Cara, acho que a coisa mais importante foi eu ter tomado conta do que faço, de ter assumido a rédea. Porque quando você é amador, você vai com o bolo, não dá. Você chega em um nível em que a competição é o único caminho. Tem gente que consegue fazer isso até o fim da carreira, porque realmente tem a vocação. Mas tem gente que tem este lado de freesurf e alma, que não bate com a competição. Só que continua indo porque não consegue se desvincular por vários motivos ─ interesses de patrocinadores e às vezes até coragem mesmo. Mas para mim, estes dois anos foram legais porque além de ter tomado conta e ter mais segurança do que quero fazer, foi bom para descobrir várias coisas do surf. Quando você faz o negócio do mesmo jeito por tantos anos, você fecha, cara.

09. QUE COISAS?
Viajar para pegar onda é algo que não dá para fazer direito competindo. Experimentar prancha é uma coisa que não rolava. Porque você tem que treinar, então não vai surfar duas semanas de fish antes de um campeonato. O seu técnico vai te matar e você vai se sentir culpado, porque enquanto tem 196 caras treinando todos os dias, você está só de fish ou longboard. E para mim foi isso, essa liberdade de fazer por amor, de coração, experimentar um monte de coisas. Eu já falei para mim mesmo que não vou parar nunca mais, não importa. Claro, vou levar o meu treino como sempre levei, tanto nesses dois anos, como em todos os anos da minha vida, mas tem certas coisas que eu não largo a mão mais. Experimentar e manter a mente criativa, focando no surf. Uma coisa muito importante que eu descobri nesses dois anos foi a criatividade. Pode não transparecer diretamente no surf, mas ser mais criativo e experimentar mais coisas é algo que está comigo.

10. ESSA PAUSA TE DEU FOCO PARA CRESCER EM OUTRAS ÁREAS, COMO FOTOGRAFIA E ESCRITA?
Exatamente. Áreas que eu já tinha bastante interesse, mas que você não consegue desenvolver porque a competição é 110%. Por mais interesse que eu tenha, desde sempre, você não consegue desenvolver da mesma maneira. E a partir do momento que você tira a competição do foco o tempo todo, você consegue ir para vários lados.

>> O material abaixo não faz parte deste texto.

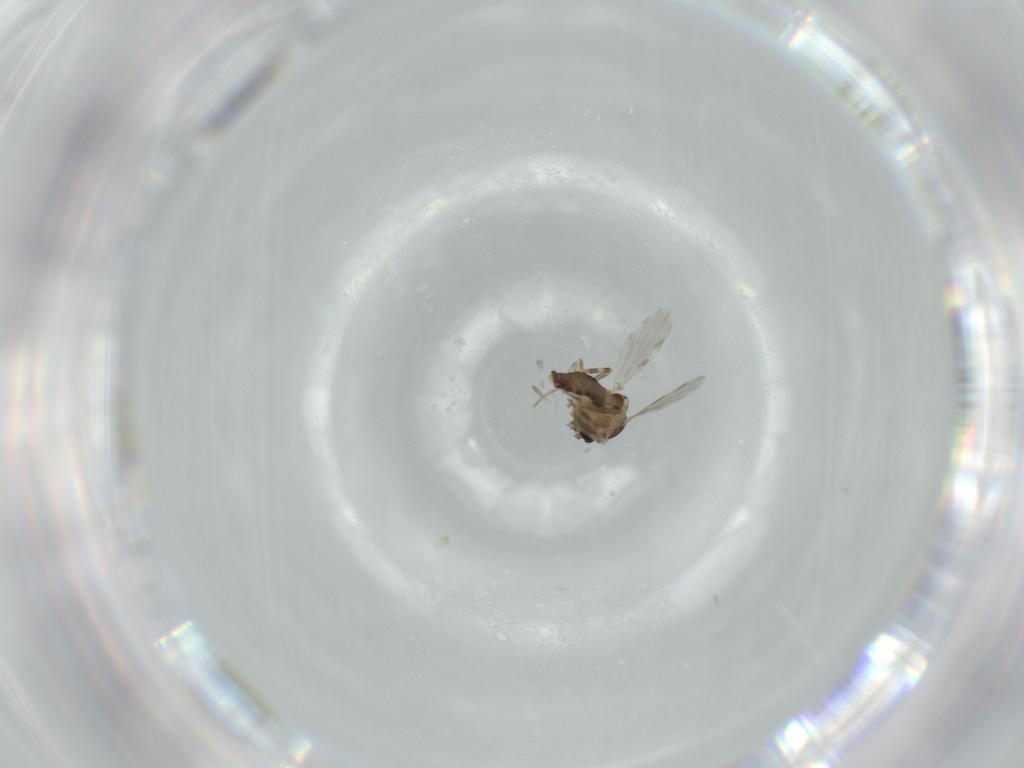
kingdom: Animalia
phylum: Arthropoda
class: Insecta
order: Diptera
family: Ceratopogonidae
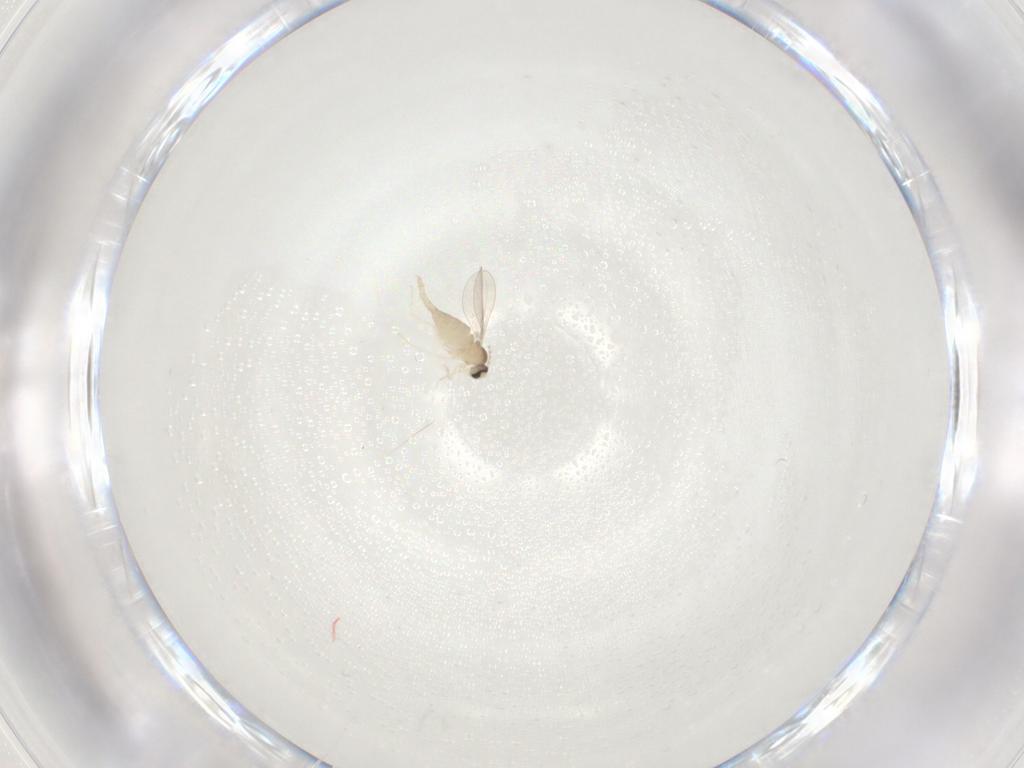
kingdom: Animalia
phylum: Arthropoda
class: Insecta
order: Diptera
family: Cecidomyiidae
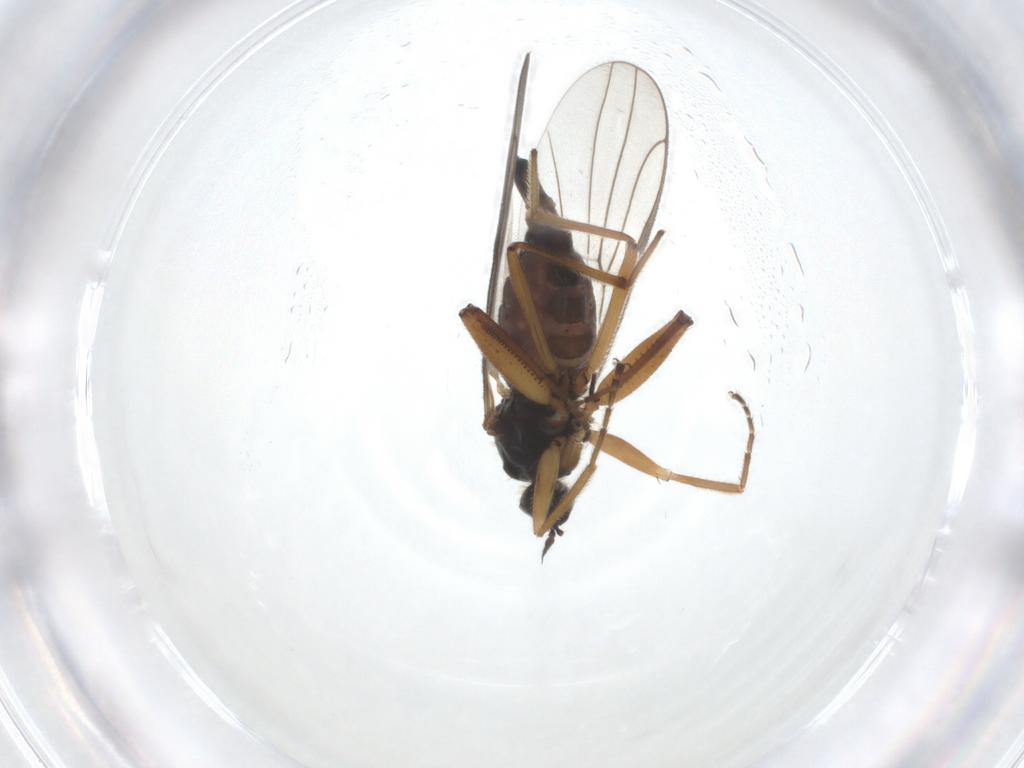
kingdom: Animalia
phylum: Arthropoda
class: Insecta
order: Diptera
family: Hybotidae
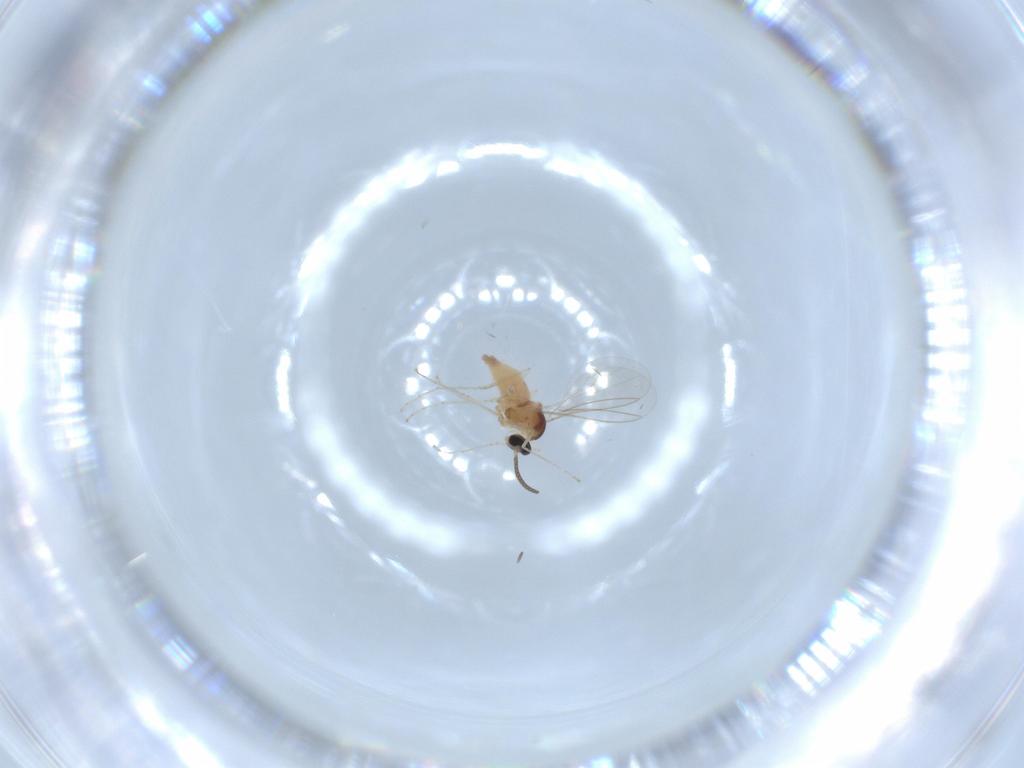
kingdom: Animalia
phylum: Arthropoda
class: Insecta
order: Diptera
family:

11. ENTÃO VOCÊ REALMENTE TEM ESTA VONTADE DE FAZER O WQS INTEIRO E CHEGAR NO WT?
É. O circuito está igual, são as mesmas coisas, mesmo tempo de bateria. Pode ter mudado o critério, mas é o mesmo inferno que sempre foi (risos). Então ou você vai, ou vai. Estou voltando a competir para entrar no WT. Tenho um plano na cabeça, objetivos e metas para cumprir. Claro que você vai ajustando conforme a situação vai acontecendo, mas é só isso.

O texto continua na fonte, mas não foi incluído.